* **Data for this exercise**
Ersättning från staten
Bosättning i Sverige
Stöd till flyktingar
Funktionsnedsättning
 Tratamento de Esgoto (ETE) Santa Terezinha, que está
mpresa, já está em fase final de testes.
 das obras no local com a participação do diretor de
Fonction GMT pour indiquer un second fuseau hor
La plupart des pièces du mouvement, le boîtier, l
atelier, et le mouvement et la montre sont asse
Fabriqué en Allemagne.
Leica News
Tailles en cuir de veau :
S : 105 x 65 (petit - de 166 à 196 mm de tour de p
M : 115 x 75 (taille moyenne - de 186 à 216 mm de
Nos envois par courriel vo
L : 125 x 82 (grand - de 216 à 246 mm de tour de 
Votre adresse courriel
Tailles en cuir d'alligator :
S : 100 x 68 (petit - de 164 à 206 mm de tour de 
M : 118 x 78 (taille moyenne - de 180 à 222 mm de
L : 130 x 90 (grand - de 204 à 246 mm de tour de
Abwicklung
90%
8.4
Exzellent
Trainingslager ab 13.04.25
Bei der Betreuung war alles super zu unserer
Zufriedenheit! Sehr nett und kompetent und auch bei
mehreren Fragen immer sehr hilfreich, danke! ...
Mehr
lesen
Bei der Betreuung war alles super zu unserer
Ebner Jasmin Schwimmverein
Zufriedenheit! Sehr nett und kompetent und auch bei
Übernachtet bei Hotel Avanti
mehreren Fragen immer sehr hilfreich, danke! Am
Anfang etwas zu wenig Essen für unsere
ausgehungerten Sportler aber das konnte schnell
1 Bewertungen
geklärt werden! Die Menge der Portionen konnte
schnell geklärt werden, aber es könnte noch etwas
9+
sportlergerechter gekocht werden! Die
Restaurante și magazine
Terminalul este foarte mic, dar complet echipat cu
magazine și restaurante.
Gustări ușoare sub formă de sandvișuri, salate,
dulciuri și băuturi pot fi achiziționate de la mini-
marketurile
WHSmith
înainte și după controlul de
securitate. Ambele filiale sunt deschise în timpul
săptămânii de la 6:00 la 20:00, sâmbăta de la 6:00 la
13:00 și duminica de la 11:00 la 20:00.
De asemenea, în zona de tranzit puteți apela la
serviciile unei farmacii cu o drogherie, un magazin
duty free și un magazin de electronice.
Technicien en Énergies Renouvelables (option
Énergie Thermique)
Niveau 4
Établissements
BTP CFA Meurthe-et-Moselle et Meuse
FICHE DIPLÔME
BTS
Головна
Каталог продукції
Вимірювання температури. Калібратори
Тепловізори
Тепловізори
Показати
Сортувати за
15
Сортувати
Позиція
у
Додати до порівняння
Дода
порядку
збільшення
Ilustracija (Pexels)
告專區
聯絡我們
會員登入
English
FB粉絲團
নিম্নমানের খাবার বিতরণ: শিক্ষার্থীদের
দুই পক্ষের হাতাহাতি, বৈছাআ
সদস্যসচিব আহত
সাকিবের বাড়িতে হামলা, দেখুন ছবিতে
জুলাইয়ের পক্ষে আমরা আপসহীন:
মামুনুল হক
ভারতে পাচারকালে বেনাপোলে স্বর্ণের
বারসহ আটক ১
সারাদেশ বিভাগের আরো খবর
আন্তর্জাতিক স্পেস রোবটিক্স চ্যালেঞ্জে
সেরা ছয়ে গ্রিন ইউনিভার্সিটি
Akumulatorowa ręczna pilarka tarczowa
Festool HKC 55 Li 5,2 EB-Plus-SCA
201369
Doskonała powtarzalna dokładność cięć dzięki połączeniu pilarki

* **Directive**
From the data above, state how many lines contain the string "immer", offering no other words.

* **Written response**
2